Quang was the brother who came up with the idea, after watching a street vendor in Bangkok making Thai tea and having great success. Quang also went to Vietnam and explored many of its districts, attempting to find the best iced coffee there, and deciding to bring it to the U.S. Back in America, Quang answered an ad looking for a restaurant lease, also recruiting his then-girlfriend Mai Ly, her younger brother Denny Ly, and his childhood friend Triet Ho.

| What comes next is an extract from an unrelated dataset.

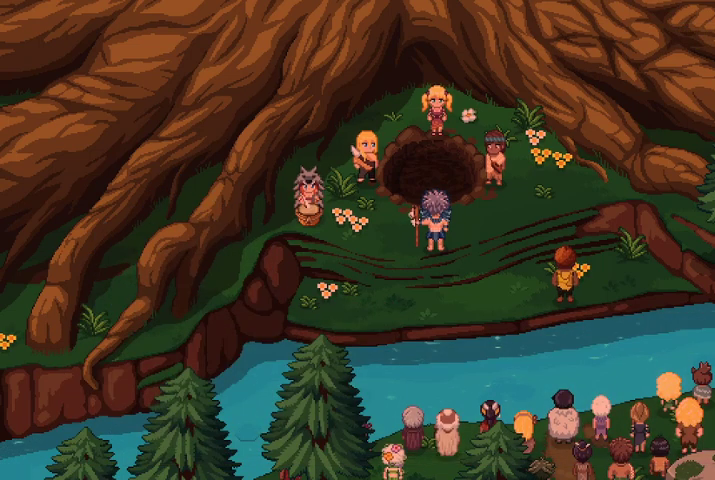
{"buttons": [], "left_stick": "center", "right_stick": "center", "events": []}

The name "7 Leaves" comes from the seven ingredients used in the chain's popular herbal tea, along with the number of co-founders.

===Artisan===
Artisan is a partnership between 7 Leaves Cafe and Crema Bakery in Fountain Valley, in which drinks from the cafe are served alongside dishes from the bakery in a 3000 sqft brunchlike setting, with decorations being reminiscent of an invitation to a friend's house. The restaurant opened in 2021.

==Products==
The chain is known for its variety of teas served cold, which include Thai, milk, soy, matcha, jasmine, herbal, and hibiscus. It also has a broad selection of coffees — Vietnamese, house, and black. Grass jelly, Aloe vera, boba, and custard pudding can be added onto the drinks themselves. The store additionally sells macarons, coming in eight flavors.

==Locations==
The chain has locations in Orange County, Los Angeles County, San Bernardino County, Santa Clara County, Riverside County, Las Vegas, Phoenix, Houston, Dallas, and a satellite store in Duluth, Georgia.

In Southern California, the cafe is popular with students from schools such as USC and Cal State Fullerton.